In her book Tomorrow Will Be Different: Love, Loss, and the Fight for Trans Equality, Sarah McBride talked about her fascination with history, politics and social change including Abraham Lincoln, Franklin Roosevelt’s New Deal, and the fight for equal rights. “Each generation, it became clear, was defined by whether they expanded equality, welcoming and including people who had once been excluded or rejected. And as I began to understand that there was something about me that society disapproved of, I became drawn not just to the history but also to the possibility of politics as a means of fixing society. Of creating a world that was a little more loving and inclusive. Even if I couldn’t fix it for myself, I thought that fixing it for others could make my life worthwhile.”
In 2020, Sarah McBride became the first openly transgender person elected as a state senator in the United States. She is now the nation's highest ranking openly transgender elected official and the first openly transgender member of the United States Congress. She has been misgendered by colleagues addressing her as “Mr. McBride” and was met with a proposed policy to ban her from the women’s restrooms at her workplace. However, she isn’t letting this deter her from her job and purpose of representing the interests and wellbeing of her constituents.
Growing up transgender, Sarah said, “Halloween was one of the few opportunities when it became remotely socially acceptable for me to express myself. So while every other kid was going out as something or someone else, it was one of the few opportunities that I had to go out as me.” After she got a computer of her own in middle school, she learned that transgender people have existed throughout time and across cultures.

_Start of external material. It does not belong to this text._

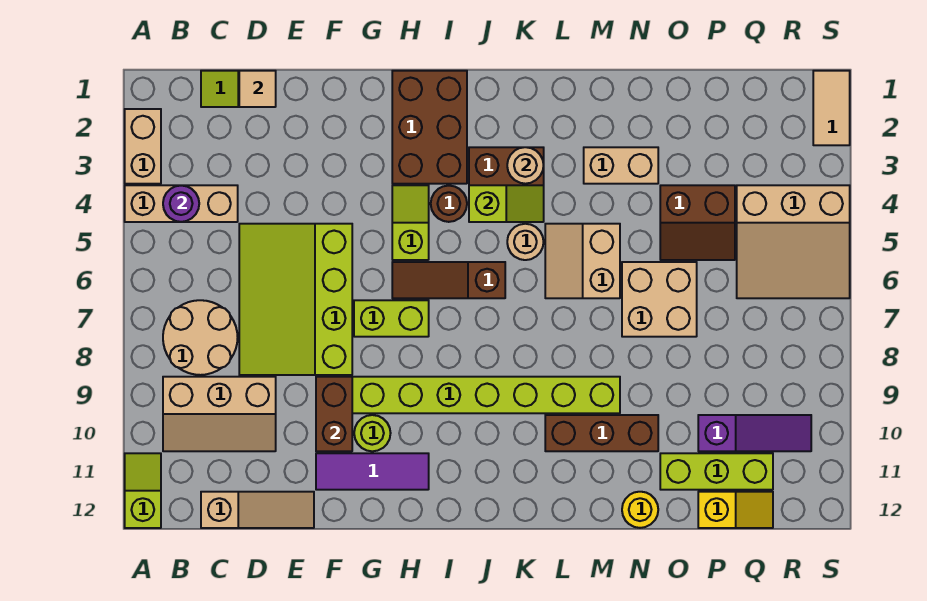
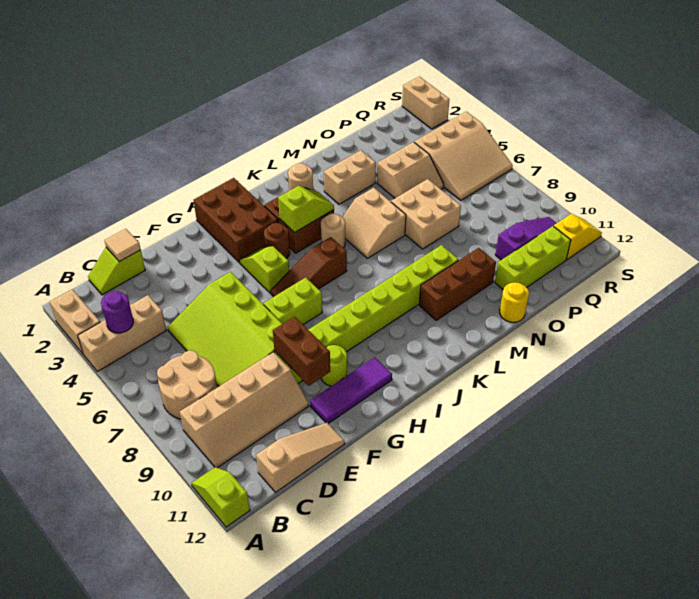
tan slope B9:D10 level 1 top 9 -> tan slope B9:E10 level 1 top 9
brown slope O4:P5 level 1 top 4 -> tan slope O4:P5 level 1 top 4
yellow slope P12:Q12 level 1 top P -> yellow slope R11:S11 level 1 top R
tan tile S1:S2 level 1 -> tan brick S1:S2 level 1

Sarah’s parents and many others have trouble empathizing or understanding “how it might feel to have a gender identity that differs from one’s assigned sex at birth.” Sarah told them, “The best way I can describe it for myself is a constant feeling of homesickness, an unwavering ache in the pit of my stomach that only goes away when I can be seen and affirmed in the gender I’ve always felt myself to be.”
Sarah’s parents became some of her biggest supporters and allies. Sarah shared: “I wanted them to love me as their daughter, not as the person they thought was their son. I wanted them to see and love me as me. Each of us has a deep and profound desire to be seen, to be acknowledged and to be respected in our totality. There is a unique kind of pain in being unseen. It’s a pain that cuts deep by diminishing and disempowering. And whether done intentionally or unintentionally, it’s an experience that leaves real scars.”
In her twenties, Sarah lost her transgender husband to cancer just a few days after their wedding. She wrote that: “even with a supportive progressive family, hate had kept Andy inside himself for what turned out to be the majority of his life. None of us know how long we have, but we do have a choice in whether we love or hate. And every day that we rob people of the ability to live their lives to the fullest, we are undermining the most precious gift we are given as humans…. Each time we ask anyone, whether they are transgender, black, an immigrant, Muslim, native American, gay or a woman to sit by and let an extended conversation take place about whether they deserve to be respected and affirmed in who they are, we are asking people to watch their one life pass by without dignity or fairness. That is too much to ask of anyone…. Every day matters in this fight. Dr. King called it ‘the fierce urgency of now.’ Hope can be limitless. Inspiration can always be found. Ideas are endless, but time— that is one resource none of us can afford to waste.”